In Four Thousand Weeks, Burkeman is saying something that feels necessary and different. I listened to the first few chapters on audio, and then I went back to my print copy with a highlighter and read them over again to make sure that I’d really absorbed it. I’m probably going to re-read it. And I’m definitely going to be recommending it to my fellow stressed, anxious, burned-out millennials for a long time.
“The problem with trying to make time for everything that feels important—or just for enough of what feels important—is that you definitely never will. The reason isn’t that you haven’t yet discovered the right time management tricks or supplied sufficient effort, or that you need to start getting up earlier, or that you’re generally useless. It’s that the underlying assumption is unwarranted: there’s no reason to believe you’ll ever feel ‘on top of things,’ or make time for everything that matters, simply by getting more done.”
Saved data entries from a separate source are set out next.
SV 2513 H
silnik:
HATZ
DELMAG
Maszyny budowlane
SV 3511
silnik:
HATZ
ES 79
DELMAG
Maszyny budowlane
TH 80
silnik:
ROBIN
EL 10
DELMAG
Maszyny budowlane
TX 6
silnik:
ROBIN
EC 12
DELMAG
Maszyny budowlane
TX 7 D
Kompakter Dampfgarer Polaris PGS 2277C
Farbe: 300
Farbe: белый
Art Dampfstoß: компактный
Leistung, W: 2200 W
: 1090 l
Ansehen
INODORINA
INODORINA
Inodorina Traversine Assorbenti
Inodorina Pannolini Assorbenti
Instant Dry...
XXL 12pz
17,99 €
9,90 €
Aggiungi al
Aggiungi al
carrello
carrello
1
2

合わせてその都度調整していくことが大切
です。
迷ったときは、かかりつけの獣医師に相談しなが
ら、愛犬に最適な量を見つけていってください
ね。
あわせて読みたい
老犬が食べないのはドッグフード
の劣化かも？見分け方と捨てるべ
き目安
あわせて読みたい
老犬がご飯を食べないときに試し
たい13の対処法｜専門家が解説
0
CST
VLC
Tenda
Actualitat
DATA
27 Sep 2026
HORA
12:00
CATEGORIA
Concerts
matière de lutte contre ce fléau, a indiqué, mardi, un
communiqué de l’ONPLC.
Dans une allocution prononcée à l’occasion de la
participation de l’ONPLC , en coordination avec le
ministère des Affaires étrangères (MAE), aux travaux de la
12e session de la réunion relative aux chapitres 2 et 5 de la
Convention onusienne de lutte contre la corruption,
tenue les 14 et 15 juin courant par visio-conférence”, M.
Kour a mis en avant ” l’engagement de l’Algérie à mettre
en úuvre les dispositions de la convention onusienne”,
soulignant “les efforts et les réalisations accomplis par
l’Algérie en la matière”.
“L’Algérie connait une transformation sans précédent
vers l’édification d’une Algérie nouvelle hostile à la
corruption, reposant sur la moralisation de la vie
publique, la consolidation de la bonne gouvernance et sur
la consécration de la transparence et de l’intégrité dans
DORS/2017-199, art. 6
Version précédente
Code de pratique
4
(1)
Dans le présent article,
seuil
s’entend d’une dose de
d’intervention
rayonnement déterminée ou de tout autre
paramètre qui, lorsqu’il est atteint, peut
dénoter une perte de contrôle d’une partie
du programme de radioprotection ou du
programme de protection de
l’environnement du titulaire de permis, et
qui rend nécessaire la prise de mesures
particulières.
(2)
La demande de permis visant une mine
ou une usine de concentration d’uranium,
“Rendering yourself more efficient—either by implementing various productivity techniques or by driving yourself harder—won’t generally result in the feeling of having ‘enough time,’ because, all else being equal, the demands will increase to offset any benefits. Far from getting things done, you’ll be creating new things to do.”
“The harder you struggle to fit everything in, the more of your time you’ll find yourself spending on the least meaningful things. … The reason for this effect is straightforward: the more firmly you believe it ought to be possible to find time for everything, the less pressure you’ll feel to ask whether any given activity is the best use for a portion of your time. Whenever you encounter some potential new item for your to-do list or your social calendar, you’ll be strongly biased in favor of accepting it, because you’ll assume you needn’t sacrifice any other tasks or opportunities in order to make space for it … If you never stop to ask yourself if the sacrifice is worth it, your days will automatically begin to fill not just with more things, but with more trivial or tedious things, because they’ve never had to clear the hurdle of being judged more important than something else.”